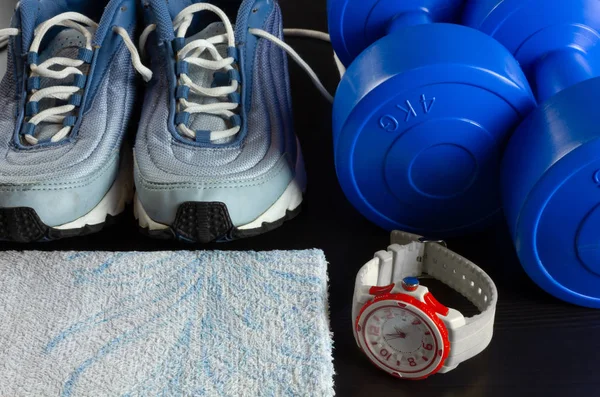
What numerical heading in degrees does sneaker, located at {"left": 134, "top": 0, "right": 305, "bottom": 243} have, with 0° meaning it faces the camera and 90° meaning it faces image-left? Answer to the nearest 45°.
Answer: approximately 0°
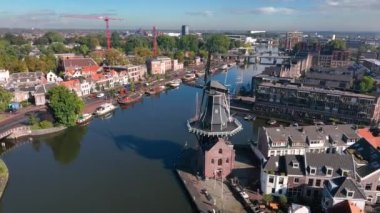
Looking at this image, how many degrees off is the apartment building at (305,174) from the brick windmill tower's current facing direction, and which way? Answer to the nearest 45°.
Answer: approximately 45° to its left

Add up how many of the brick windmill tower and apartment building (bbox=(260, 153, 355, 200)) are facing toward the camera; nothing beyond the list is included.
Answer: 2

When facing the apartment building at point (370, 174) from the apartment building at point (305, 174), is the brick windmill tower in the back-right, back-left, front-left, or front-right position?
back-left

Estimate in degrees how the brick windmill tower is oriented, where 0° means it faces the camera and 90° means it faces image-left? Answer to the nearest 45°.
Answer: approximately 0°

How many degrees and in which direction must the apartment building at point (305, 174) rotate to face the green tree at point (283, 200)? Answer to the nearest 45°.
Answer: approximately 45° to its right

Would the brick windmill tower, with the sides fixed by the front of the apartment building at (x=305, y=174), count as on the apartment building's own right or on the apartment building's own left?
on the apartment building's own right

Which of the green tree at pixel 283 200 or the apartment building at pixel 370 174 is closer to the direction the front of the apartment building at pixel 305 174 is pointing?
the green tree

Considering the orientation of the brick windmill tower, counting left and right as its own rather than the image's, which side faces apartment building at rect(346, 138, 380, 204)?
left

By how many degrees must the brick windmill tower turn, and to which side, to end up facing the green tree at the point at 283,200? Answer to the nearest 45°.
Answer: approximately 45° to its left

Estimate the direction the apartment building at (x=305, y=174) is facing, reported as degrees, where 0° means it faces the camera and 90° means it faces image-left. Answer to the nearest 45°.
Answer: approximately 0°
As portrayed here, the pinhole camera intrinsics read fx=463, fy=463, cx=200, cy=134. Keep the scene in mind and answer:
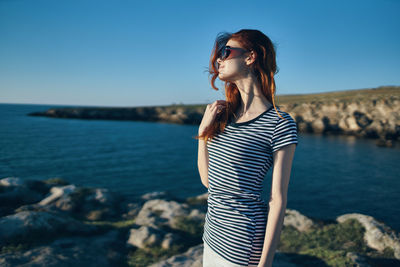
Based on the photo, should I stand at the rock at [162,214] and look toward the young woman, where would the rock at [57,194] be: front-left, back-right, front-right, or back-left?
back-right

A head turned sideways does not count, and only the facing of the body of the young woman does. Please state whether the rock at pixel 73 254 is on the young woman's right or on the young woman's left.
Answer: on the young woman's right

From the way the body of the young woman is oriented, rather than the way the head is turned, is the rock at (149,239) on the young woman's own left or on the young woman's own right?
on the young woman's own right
--
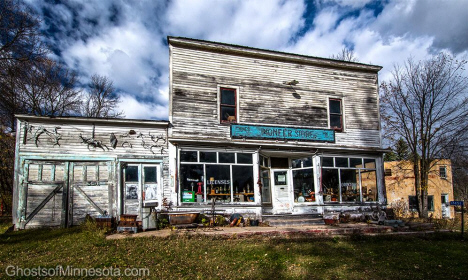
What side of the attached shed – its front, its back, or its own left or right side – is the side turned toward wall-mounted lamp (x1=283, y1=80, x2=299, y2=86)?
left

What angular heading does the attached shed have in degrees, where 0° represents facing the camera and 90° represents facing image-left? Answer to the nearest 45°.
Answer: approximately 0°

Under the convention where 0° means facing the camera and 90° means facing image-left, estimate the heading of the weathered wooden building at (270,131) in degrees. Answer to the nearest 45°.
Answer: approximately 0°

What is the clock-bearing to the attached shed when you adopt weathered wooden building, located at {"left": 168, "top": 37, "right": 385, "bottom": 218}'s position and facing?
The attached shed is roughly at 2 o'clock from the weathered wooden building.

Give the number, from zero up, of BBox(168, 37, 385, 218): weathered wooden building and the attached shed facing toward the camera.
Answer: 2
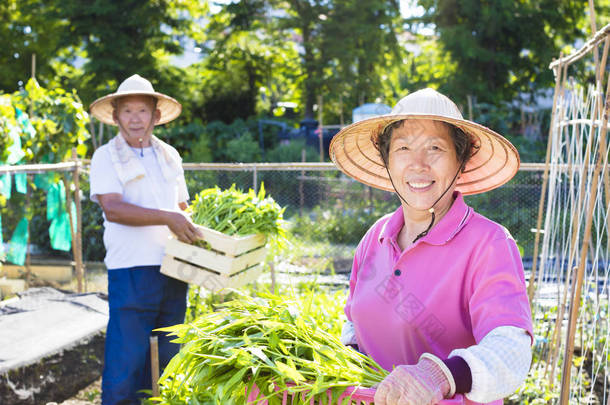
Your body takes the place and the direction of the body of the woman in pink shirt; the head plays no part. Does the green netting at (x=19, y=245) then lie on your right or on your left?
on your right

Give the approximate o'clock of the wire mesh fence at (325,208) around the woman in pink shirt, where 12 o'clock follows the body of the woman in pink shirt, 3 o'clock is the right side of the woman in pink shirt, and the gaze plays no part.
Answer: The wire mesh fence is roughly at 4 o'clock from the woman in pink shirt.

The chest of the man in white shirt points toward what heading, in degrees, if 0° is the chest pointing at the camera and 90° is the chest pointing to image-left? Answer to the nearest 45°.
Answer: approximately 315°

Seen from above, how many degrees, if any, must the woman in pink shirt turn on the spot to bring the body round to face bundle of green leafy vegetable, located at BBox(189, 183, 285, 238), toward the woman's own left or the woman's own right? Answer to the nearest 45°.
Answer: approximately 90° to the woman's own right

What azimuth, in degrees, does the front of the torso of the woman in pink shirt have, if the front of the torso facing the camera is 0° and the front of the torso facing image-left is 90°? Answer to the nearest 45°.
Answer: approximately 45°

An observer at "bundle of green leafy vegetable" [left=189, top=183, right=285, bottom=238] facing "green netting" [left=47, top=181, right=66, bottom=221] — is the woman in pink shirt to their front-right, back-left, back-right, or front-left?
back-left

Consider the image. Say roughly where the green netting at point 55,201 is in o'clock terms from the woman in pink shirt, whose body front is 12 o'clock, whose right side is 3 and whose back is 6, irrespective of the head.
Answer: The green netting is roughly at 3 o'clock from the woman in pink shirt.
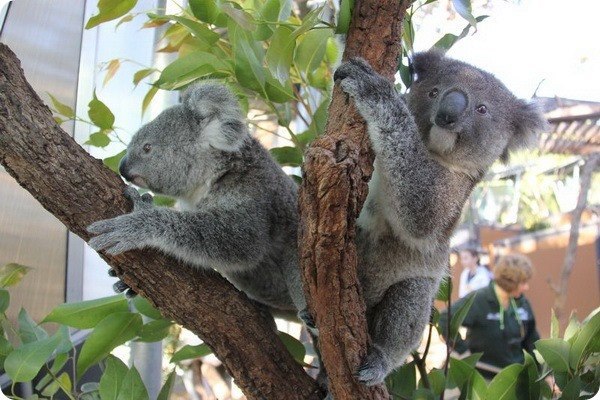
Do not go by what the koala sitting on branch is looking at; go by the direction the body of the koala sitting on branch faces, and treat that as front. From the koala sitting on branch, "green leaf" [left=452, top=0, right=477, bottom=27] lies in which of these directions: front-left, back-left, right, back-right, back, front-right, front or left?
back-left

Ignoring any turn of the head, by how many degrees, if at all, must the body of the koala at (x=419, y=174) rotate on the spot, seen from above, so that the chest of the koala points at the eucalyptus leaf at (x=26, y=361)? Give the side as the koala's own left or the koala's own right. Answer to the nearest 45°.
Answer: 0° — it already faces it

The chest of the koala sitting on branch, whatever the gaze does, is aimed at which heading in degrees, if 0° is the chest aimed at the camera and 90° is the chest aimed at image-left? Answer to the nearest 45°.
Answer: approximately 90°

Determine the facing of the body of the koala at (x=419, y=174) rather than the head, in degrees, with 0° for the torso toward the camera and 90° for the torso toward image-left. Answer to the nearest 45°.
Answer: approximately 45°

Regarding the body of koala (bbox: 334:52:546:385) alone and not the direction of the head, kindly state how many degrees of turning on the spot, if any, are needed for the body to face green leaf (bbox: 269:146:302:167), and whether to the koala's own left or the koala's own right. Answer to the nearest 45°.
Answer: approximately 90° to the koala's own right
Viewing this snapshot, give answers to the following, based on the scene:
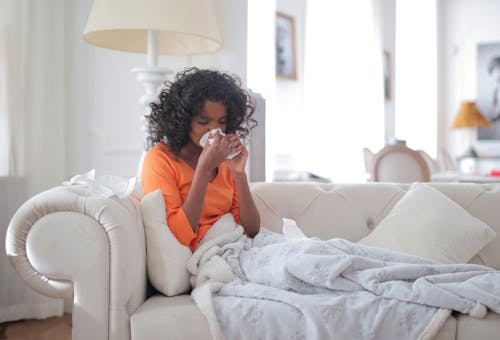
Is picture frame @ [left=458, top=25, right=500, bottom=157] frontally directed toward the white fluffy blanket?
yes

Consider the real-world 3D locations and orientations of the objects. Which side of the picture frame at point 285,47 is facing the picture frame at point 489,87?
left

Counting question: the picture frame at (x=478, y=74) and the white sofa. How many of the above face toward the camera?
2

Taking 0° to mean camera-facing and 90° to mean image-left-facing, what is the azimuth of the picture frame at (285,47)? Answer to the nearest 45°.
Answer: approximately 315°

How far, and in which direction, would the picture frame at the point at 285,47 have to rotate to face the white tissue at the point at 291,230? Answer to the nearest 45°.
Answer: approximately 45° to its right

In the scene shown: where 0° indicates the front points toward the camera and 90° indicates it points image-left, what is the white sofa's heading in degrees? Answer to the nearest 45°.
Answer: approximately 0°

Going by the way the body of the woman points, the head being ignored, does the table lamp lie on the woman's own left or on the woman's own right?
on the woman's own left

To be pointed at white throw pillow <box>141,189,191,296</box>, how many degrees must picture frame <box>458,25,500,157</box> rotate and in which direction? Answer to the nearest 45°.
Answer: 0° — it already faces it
==
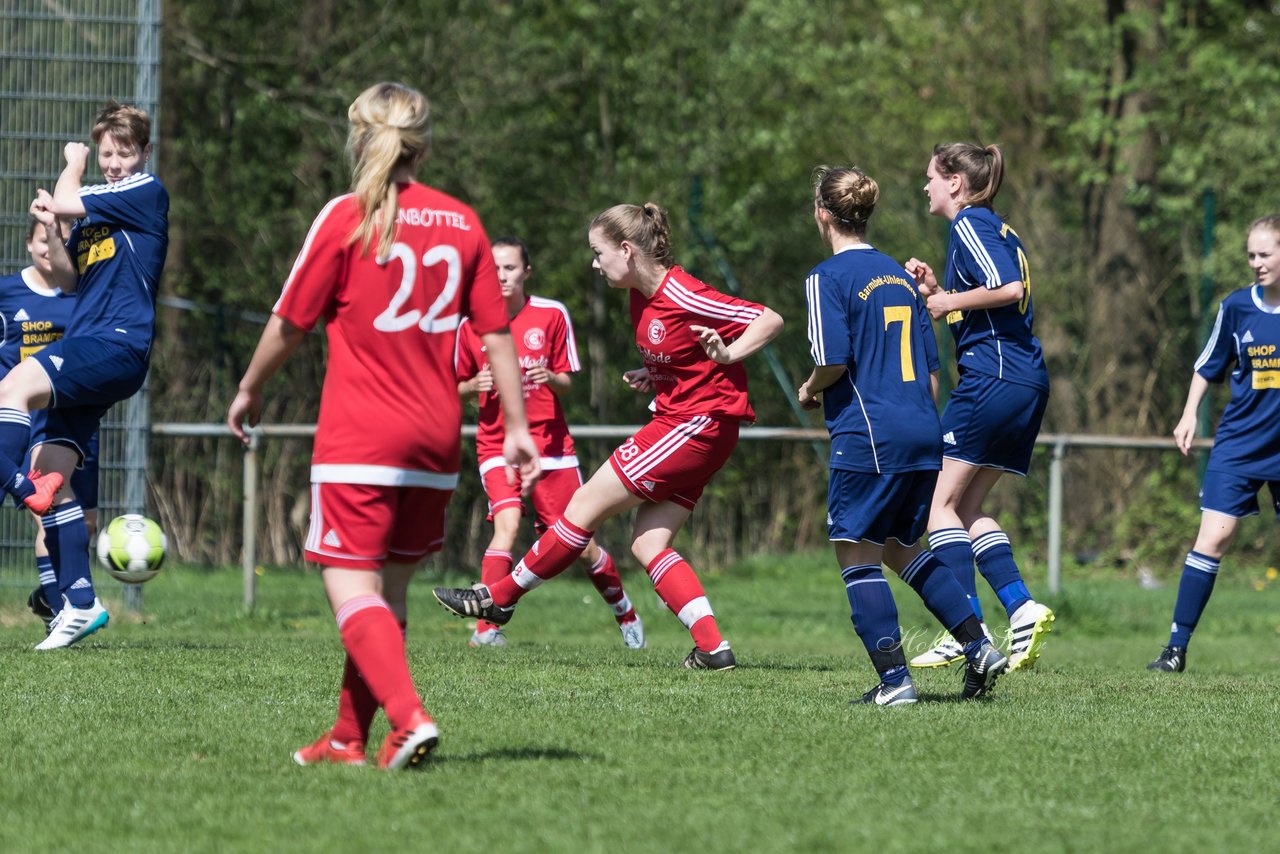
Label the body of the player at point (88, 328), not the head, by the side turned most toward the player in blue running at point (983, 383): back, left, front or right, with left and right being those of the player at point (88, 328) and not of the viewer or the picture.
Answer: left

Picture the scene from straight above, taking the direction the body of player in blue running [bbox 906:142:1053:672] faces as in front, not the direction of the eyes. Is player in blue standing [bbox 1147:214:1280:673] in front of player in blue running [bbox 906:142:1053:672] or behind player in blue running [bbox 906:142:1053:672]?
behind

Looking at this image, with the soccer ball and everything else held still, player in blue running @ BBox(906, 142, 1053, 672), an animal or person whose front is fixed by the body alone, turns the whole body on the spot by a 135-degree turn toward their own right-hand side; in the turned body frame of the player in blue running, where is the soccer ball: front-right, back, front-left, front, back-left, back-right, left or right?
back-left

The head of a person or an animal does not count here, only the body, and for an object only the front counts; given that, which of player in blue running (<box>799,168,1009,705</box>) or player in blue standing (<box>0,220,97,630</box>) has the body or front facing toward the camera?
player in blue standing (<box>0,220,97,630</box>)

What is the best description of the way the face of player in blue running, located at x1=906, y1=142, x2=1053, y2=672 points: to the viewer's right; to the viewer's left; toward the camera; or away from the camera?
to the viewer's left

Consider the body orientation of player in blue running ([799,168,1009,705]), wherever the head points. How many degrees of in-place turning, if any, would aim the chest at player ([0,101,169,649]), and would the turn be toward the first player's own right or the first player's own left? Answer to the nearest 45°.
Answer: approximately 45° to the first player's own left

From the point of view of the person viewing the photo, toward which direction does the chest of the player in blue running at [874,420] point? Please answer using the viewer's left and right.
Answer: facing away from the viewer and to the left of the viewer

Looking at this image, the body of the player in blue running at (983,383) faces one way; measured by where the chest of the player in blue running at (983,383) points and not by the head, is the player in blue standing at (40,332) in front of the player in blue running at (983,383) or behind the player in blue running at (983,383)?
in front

_Task details_
Format everything from the line containing "A head turned" down to the line containing "Answer: on the young woman's right" as a numbered list, skipping any blank lines.

_Solved problem_
1. A head turned sideways does not count, and only the facing of the body of the young woman does. Please state whether the rock at pixel 73 254 is on the young woman's right or on the young woman's left.
2. Answer: on the young woman's right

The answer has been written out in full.